GIVEN EXERCISE: Rewrite the stretch from the start of the entries through the line containing "text_box Fonte: http://joenio.me/" as a numbered list, omitting blank lines.

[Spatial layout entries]
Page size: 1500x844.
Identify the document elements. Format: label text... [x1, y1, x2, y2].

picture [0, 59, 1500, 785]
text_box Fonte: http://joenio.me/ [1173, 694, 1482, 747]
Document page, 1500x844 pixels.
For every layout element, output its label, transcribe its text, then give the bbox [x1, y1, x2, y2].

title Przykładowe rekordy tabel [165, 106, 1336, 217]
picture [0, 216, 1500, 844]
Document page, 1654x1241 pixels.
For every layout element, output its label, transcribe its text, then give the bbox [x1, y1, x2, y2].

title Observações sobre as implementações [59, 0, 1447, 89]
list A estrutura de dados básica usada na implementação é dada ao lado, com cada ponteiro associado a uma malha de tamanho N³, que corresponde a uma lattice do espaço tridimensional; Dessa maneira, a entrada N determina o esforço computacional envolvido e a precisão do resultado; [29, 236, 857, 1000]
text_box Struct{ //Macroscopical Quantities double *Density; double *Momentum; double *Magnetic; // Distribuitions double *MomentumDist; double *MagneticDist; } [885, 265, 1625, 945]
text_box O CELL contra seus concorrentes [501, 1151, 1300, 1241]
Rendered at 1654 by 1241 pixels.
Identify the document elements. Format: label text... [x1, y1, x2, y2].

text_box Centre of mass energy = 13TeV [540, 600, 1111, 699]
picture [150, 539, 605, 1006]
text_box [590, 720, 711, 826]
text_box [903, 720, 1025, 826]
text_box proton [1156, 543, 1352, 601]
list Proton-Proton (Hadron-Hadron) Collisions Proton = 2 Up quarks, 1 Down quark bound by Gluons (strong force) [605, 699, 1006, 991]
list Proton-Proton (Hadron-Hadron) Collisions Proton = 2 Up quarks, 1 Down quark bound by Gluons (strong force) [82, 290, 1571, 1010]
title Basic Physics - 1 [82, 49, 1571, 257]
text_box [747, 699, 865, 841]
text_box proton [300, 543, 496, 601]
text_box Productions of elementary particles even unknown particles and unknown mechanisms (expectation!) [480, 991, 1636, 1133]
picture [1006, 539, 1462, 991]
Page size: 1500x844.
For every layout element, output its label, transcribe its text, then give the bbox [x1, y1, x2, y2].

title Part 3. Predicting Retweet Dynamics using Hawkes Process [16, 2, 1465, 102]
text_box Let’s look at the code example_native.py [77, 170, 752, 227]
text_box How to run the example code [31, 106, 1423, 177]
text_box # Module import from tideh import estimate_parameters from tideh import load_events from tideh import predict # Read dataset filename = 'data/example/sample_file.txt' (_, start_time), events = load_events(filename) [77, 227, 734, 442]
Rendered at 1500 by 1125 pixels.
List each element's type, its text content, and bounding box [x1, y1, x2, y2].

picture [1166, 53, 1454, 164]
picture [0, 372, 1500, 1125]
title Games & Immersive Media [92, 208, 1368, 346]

OUTPUT:
1. Page size: 1500x844.
2. Identify the document elements. Format: label text... [x1, y1, x2, y2].
3. picture [0, 59, 1500, 785]
4. text_box Fonte: http://joenio.me/ [1173, 694, 1482, 747]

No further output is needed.